### WHAT NEEDS TO BE DONE
Rewrite the rows from the very start down through the line containing "# Valivador de CPF em Python", replacing "rabbit" with "hare" everywhere in that span and leaving everything else unchanged.

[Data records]
━━━━━━━━━━━━━━━━━━━━

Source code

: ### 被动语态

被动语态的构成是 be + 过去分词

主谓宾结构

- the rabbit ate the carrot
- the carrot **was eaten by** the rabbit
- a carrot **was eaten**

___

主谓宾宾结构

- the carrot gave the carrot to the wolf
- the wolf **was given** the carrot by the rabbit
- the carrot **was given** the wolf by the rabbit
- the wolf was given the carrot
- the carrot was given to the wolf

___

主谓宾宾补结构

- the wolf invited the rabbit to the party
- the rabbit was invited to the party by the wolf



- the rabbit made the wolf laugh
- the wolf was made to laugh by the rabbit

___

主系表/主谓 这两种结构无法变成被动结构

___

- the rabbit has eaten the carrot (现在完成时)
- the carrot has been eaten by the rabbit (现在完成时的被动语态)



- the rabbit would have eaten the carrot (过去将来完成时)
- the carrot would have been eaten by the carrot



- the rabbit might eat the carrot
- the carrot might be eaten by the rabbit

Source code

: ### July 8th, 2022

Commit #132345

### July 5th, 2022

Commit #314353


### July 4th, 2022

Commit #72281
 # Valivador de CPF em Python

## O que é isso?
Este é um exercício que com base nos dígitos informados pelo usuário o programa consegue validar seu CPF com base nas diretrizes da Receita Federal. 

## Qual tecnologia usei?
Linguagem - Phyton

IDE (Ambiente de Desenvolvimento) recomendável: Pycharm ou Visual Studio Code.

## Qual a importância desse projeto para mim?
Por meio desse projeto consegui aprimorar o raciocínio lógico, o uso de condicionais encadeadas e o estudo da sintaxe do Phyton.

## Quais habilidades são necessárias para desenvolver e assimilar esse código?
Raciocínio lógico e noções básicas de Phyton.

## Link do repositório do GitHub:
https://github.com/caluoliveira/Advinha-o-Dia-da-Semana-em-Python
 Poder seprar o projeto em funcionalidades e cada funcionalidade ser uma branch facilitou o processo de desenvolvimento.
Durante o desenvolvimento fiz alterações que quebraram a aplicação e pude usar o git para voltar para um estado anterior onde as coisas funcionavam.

━━━━━━━━━━━━━━━━━━━━

### EXERCISE ANSWER
Source code

: ### 被动语态

被动语态的构成是 be + 过去分词

主谓宾结构

- the hare ate the carrot
- the carrot **was eaten by** the hare
- a carrot **was eaten**

___

主谓宾宾结构

- the carrot gave the carrot to the wolf
- the wolf **was given** the carrot by the hare
- the carrot **was given** the wolf by the hare
- the wolf was given the carrot
- the carrot was given to the wolf

___

主谓宾宾补结构

- the wolf invited the hare to the party
- the hare was invited to the party by the wolf



- the hare made the wolf laugh
- the wolf was made to laugh by the hare

___

主系表/主谓 这两种结构无法变成被动结构

___

- the hare has eaten the carrot (现在完成时)
- the carrot has been eaten by the hare (现在完成时的被动语态)



- the hare would have eaten the carrot (过去将来完成时)
- the carrot would have been eaten by the carrot



- the hare might eat the carrot
- the carrot might be eaten by the hare

Source code

: ### July 8th, 2022

Commit #132345

### July 5th, 2022

Commit #314353


### July 4th, 2022

Commit #72281
 # Valivador de CPF em Python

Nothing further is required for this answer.